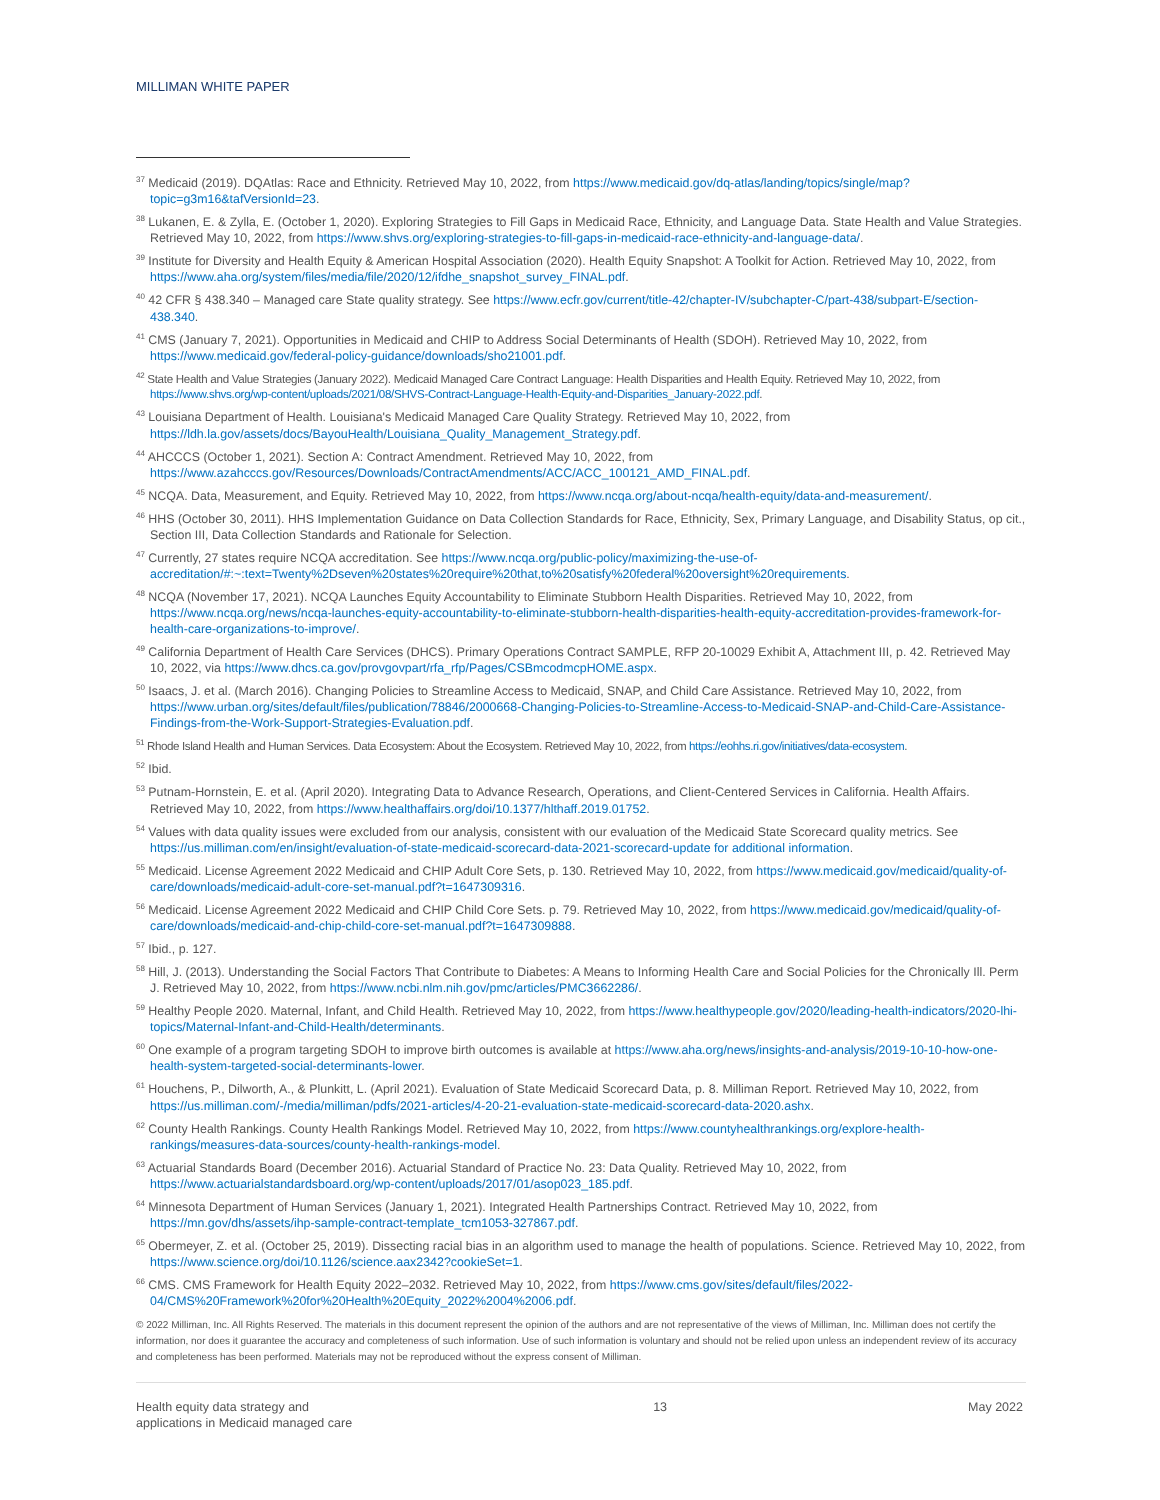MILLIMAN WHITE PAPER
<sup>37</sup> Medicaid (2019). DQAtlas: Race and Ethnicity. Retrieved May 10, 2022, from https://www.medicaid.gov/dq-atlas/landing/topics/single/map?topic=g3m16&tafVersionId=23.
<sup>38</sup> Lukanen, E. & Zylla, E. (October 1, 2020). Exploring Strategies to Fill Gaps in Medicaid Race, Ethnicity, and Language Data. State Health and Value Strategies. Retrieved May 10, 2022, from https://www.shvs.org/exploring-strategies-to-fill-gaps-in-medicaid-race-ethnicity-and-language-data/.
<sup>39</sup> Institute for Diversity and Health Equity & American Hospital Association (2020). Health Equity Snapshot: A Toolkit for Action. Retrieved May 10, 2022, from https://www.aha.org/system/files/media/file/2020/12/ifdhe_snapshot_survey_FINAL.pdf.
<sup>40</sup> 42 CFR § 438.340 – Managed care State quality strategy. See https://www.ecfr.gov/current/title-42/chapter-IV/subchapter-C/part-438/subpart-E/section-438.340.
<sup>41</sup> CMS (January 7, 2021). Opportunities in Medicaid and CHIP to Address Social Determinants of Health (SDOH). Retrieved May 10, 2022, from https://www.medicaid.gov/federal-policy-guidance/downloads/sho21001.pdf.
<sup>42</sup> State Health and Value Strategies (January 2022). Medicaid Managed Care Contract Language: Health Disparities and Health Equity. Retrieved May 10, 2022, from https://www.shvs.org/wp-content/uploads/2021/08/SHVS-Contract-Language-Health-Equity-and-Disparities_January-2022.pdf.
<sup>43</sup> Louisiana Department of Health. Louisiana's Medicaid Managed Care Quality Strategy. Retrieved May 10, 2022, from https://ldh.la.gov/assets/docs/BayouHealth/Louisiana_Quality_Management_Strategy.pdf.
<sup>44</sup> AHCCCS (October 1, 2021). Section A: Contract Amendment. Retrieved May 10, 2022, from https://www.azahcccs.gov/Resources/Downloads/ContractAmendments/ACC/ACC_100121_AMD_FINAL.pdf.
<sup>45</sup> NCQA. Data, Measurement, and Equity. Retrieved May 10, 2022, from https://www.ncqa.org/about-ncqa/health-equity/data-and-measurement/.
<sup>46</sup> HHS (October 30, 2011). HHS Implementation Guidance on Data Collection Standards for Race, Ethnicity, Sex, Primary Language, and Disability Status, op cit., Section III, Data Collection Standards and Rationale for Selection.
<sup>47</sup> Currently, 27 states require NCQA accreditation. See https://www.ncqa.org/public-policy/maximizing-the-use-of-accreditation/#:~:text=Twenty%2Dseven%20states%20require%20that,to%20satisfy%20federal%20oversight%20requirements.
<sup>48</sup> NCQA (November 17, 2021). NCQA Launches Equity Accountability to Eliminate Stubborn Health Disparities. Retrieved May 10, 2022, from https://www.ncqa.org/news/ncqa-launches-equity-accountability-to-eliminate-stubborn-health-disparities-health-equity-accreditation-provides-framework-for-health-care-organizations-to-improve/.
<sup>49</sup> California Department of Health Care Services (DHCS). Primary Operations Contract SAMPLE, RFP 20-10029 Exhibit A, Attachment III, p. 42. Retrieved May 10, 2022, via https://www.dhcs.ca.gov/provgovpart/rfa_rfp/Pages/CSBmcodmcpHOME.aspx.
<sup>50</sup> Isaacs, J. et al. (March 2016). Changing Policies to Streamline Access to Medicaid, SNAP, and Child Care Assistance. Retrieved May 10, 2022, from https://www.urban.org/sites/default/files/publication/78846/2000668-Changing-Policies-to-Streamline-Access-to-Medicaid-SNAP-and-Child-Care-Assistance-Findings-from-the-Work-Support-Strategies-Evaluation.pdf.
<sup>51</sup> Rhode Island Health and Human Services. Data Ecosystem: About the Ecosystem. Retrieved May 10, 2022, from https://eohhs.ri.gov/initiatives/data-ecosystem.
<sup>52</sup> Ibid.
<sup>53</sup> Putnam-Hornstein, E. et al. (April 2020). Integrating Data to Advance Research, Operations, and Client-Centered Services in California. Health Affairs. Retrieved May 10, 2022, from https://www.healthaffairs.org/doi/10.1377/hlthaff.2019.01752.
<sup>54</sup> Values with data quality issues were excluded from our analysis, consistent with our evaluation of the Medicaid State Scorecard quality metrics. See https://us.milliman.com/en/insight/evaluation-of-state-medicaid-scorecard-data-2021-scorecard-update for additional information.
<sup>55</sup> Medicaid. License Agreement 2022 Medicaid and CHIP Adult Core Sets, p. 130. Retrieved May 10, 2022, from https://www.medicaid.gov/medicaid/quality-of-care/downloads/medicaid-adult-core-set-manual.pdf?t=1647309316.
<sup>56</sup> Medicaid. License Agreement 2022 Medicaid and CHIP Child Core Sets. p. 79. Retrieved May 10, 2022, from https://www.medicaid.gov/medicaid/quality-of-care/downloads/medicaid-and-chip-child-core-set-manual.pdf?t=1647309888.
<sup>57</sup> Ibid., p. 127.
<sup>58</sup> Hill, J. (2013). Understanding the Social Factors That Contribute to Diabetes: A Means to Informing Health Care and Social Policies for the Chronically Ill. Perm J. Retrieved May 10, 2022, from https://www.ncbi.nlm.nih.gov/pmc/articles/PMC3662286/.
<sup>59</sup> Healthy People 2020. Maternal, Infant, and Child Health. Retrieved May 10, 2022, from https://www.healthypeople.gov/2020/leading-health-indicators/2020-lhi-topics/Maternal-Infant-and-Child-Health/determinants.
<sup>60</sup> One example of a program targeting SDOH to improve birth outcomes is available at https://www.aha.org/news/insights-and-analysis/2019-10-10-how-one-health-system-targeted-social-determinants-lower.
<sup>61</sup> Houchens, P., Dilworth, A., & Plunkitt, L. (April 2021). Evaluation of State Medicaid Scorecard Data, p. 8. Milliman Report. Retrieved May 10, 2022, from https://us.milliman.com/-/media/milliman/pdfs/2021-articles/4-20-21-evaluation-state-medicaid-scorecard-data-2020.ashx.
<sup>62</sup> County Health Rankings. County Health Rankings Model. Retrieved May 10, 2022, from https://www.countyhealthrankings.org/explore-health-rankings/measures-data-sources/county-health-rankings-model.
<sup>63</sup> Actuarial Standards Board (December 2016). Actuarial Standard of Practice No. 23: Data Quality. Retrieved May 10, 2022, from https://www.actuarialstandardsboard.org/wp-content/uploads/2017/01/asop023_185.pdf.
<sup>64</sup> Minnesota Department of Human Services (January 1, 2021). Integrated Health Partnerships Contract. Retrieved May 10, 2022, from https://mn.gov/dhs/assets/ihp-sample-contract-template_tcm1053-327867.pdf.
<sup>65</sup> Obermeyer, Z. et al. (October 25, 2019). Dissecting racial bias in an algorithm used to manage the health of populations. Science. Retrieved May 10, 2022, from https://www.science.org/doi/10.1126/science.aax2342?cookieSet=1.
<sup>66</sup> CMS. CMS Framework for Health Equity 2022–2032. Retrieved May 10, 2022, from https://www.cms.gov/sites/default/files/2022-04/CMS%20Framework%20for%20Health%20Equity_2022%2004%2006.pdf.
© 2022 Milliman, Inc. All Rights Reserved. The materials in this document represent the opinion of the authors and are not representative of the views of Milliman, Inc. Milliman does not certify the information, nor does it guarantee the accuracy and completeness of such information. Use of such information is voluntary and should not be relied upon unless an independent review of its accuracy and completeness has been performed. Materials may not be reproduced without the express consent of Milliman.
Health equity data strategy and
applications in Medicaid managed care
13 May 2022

════════════════

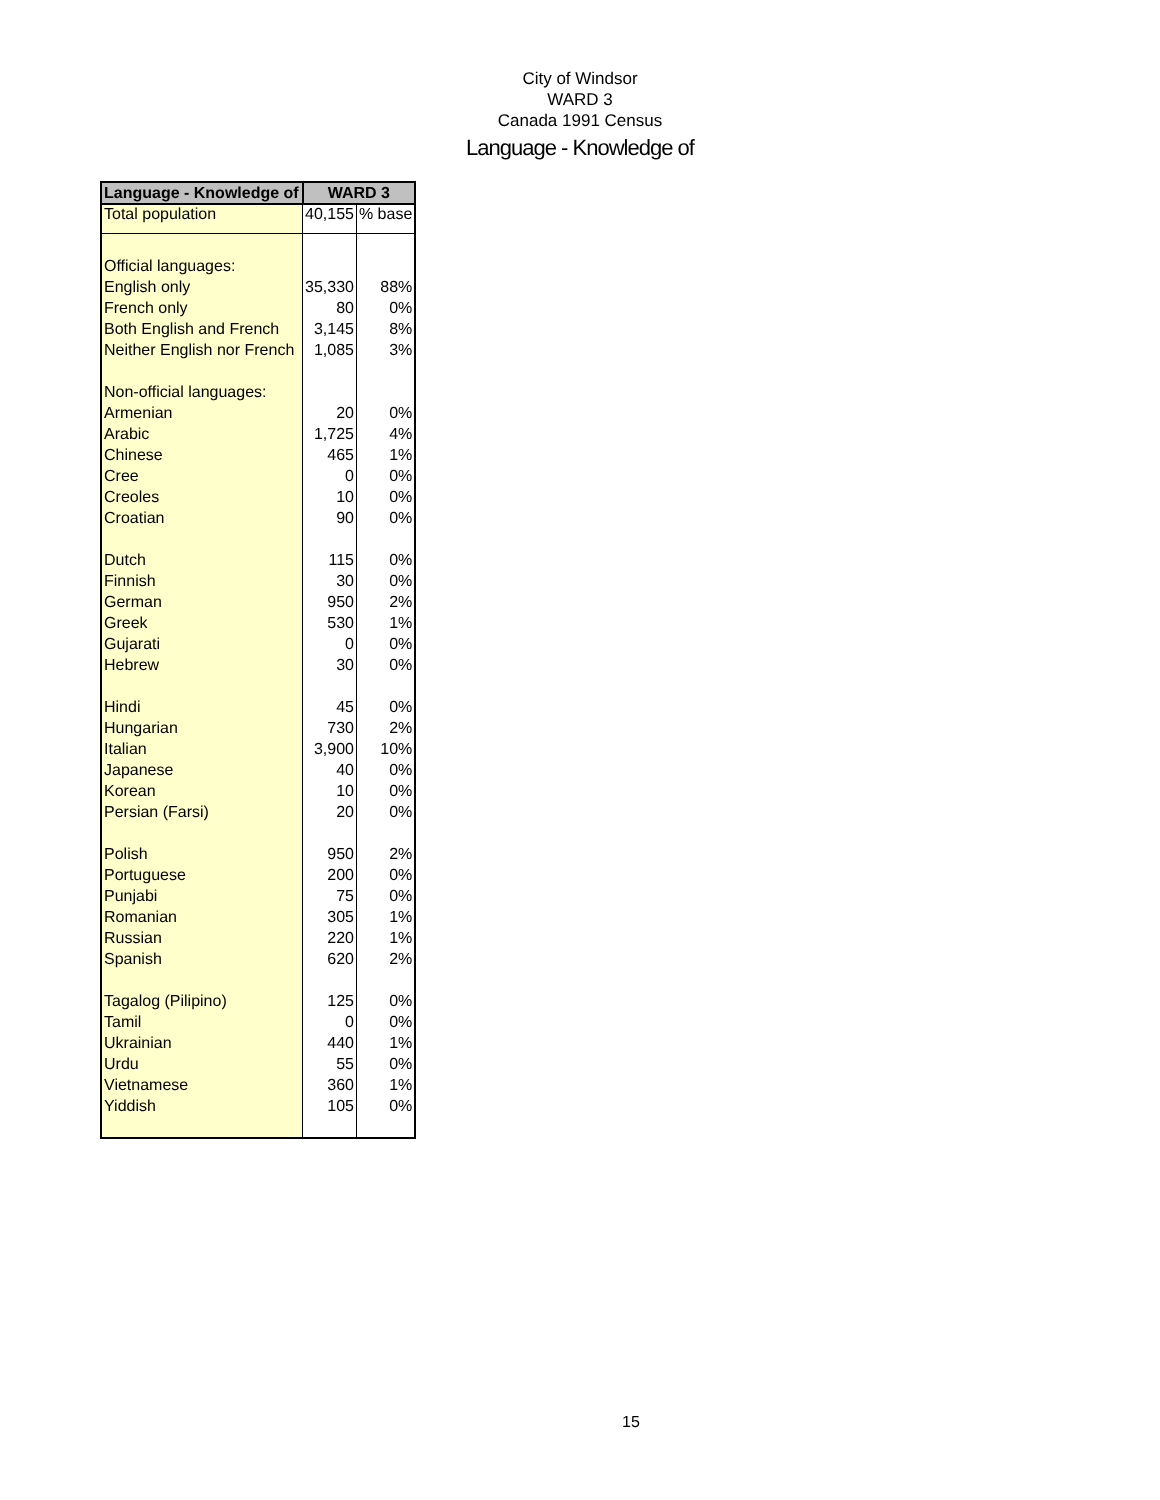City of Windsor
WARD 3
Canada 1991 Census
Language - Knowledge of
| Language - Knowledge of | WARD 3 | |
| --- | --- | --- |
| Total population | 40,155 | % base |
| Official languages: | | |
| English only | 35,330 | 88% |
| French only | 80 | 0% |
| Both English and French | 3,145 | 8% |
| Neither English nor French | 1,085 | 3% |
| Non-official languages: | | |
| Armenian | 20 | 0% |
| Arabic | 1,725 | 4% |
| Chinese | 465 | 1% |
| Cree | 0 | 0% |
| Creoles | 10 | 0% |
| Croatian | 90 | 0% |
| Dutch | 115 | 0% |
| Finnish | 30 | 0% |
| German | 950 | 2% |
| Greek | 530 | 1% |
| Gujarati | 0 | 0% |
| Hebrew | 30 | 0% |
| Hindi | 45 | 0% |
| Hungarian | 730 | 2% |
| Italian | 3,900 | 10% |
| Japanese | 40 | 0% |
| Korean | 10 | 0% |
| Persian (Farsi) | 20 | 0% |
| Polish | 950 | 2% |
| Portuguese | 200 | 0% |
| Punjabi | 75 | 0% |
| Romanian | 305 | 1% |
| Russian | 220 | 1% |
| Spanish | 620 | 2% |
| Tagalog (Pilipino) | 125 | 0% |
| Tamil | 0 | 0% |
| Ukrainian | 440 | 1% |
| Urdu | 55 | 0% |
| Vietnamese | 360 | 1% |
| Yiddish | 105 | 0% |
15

════════════════

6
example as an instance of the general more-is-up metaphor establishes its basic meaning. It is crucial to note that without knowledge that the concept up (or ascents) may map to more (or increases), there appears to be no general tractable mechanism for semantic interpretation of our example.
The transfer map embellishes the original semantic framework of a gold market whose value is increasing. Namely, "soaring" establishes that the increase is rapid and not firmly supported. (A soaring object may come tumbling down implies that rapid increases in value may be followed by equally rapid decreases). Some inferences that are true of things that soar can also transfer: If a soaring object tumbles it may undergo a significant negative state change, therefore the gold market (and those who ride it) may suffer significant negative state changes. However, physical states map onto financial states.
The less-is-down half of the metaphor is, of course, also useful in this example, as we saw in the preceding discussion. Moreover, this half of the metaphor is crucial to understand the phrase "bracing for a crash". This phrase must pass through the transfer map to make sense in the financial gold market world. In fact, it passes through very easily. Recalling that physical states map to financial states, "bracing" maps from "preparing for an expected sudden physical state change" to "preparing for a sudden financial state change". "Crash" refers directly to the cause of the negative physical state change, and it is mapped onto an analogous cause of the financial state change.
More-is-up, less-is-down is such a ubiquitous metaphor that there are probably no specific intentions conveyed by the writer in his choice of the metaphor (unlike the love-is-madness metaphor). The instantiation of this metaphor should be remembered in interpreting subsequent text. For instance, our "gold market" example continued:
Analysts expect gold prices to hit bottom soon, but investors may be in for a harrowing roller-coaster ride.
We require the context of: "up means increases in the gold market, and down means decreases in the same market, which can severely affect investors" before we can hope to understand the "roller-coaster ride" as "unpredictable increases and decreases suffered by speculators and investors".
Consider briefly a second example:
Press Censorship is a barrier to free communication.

════════════════

• About this task:
Everything above from the line containing "MILLIMAN WHITE PAPER" down to the line containing "<sup>42</sup> State Health" is to be duplicated exactly, both lines included, and the pictures are to be omitted.

• Solution for this problem:
MILLIMAN WHITE PAPER
<sup>37</sup> Medicaid (2019). DQAtlas: Race and Ethnicity. Retrieved May 10, 2022, from https://www.medicaid.gov/dq-atlas/landing/topics/single/map?topic=g3m16&tafVersionId=23.
<sup>38</sup> Lukanen, E. & Zylla, E. (October 1, 2020). Exploring Strategies to Fill Gaps in Medicaid Race, Ethnicity, and Language Data. State Health and Value Strategies. Retrieved May 10, 2022, from https://www.shvs.org/exploring-strategies-to-fill-gaps-in-medicaid-race-ethnicity-and-language-data/.
<sup>39</sup> Institute for Diversity and Health Equity & American Hospital Association (2020). Health Equity Snapshot: A Toolkit for Action. Retrieved May 10, 2022, from https://www.aha.org/system/files/media/file/2020/12/ifdhe_snapshot_survey_FINAL.pdf.
<sup>40</sup> 42 CFR § 438.340 – Managed care State quality strategy. See https://www.ecfr.gov/current/title-42/chapter-IV/subchapter-C/part-438/subpart-E/section-438.340.
<sup>41</sup> CMS (January 7, 2021). Opportunities in Medicaid and CHIP to Address Social Determinants of Health (SDOH). Retrieved May 10, 2022, from https://www.medicaid.gov/federal-policy-guidance/downloads/sho21001.pdf.
<sup>42</sup> State Health and Value Strategies (January 2022). Medicaid Managed Care Contract Language: Health Disparities and Health Equity. Retrieved May 10, 2022, from https://www.shvs.org/wp-content/uploads/2021/08/SHVS-Contract-Language-Health-Equity-and-Disparities_January-2022.pdf.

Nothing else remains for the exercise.